Studying In Another Country

Foreign Exchange Students Give Their Two Cents


Sakib Asraf

Franz Tiefenbacher ’21 is an exchange student from Germany

Sakib Asraf, Photo Editor

Every year, foreign exchange students from a variety of different countries come to CRLS. Some are brought here alone by foreign exchange programs, while others come to the city due to parents’ jobs or affiliations with Cambridge’s various universities.

However, CRLS does not have an official foreign exchange program. An article in the special consideration section of the Student Registration Center’s webpage on the CPSD website explicitly states that, although CRLS doesn’t have an official foreign exchange program, the school welcomes students wishing to study abroad at the school. Therefore, foreign exchange students must find living accommodations and host families on their own.

Many CRLS students also claimed that they would seriously consider participating in an exchange program themselves, assuming that cost isn’t a factor. Senior Alexander Baptista stated, “I’ve traveled to Taiwan a lot, but I’d really like to experience living and studying there on a day-to-day basis.”

When asked about their experience living in Cambridge, most foreign exchange students considered it a positive one, and an opportunity to interact with a diverse array of people from cultures very different from their own. Senior Marte Stromsnes, who’s visiting Cambridge for the year while her mother studies at Harvard, stated, “Here, it’s a lot more multicultural. In Norway, it’s not at all. People are seriously the same; no one has a different culture.”

Stromsnes also mentioned that living in Cambridge changed her own perception of America as a whole. In an interview, she stated that outside of the US, there’s a stereotype that Americans aren’t very intelligent. However, during her time at CRLS, she’s realized that American students are a lot more driven and focused in school than she had anticipated.

“Here, it’s a lot more multicultural. In Norway, it’s not at all. People are seriously the same.””

— Marta Stromnes '19

On a side note, foreign exchange can be a method to learn more about one’s own culture as well. Senior Anas Shaikh, who just returned from spending a month in India, considers his time spent there to be a chance to connect with his own cultural roots. “I [wasn’t] going to school here or anything, but it’s nice to learn more about India and my own culture,” he says.
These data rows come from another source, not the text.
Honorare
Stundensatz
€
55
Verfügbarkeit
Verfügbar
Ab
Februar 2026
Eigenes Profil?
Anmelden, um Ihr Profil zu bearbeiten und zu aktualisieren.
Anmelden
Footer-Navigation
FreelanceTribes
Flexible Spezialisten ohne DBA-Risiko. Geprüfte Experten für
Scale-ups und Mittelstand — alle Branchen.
Although not participating in a foreign exchange program, Shaikh mentioned that going to school in India would be a way to further immerse himself in the culture.

However, sophomore Franz Tiefenbacher, who is an exchange student from Germany, felt that his life in Cambridge shared many similarities to his life in Germany. When interviewed, he stated, “It’s not that different—especially not here. I think in other places in the US, it would be much more different, but here in Cambridge it’s very similar.” Tiefenbacher indicated that the people, the schooling, and the environment felt very similar to that of Germany, with his main distinction being that American students seemed much more focused on sports and extracurriculars than their German counterparts.
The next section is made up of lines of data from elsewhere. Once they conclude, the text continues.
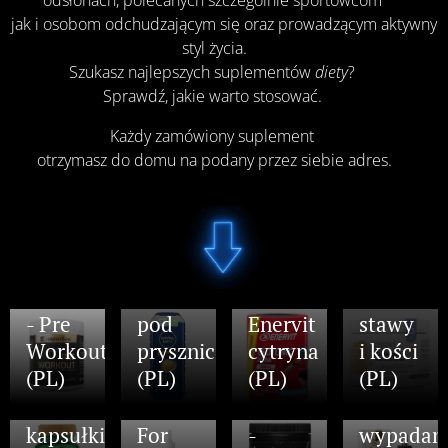
odsłonach, polecanych szczególnie sportowcom 🏋️‍♂️
jak i osobom odchudzającym się oraz prowadzącym aktywny
styl życia.🏃‍♂️
Szukasz najlepszych suplementów
diety
? 💪
Osavi
Sprawdź, jakie warto stosować. ❤️‍🩹
Collagen
Peptides
Każdy zamówiony suplement 💊
Joint
otrzymasz do domu na podany przez siebie adres.🏠
Men
&
Sport
Bones
Shower
Napój
-
Gel -
izotoniczny
kolagen
Przedtreningówka
żel
-
na
- Pre
pod
Enervit
stawy
Boswellia
Workout
prysznic
cytryna
i kości
Serrata
Nutrigo
MonRin
(PL)
(PL)
(PL)
(PL)
Extract
Beard
Lab
-
-
Oil -
Strength
Przeciw
Olejek
kapsułki
For
-
wypadan
do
Senior Will Parmen, who is currently hosting Tiefenbacher, explained, “It’s just so easy to be a host family.” According to Parmen, there is a multitude of organizations a family interested in becoming a host family can use.

With regard to his own experience, he recounted, “There’s a couple of meetings that you have to go to, then prove that your house and home is capable of hosting another person. And, in addition to that, the [exchange student’s] family has to come and check out your home and see the environment.”

Students interested in participating in an exchange program can visit the US Bureau of Educational and Cultural Affairs Program website, where more information about these programs, along with applications and deadlines, can be found.


This piece appears in our April 2019 print edition.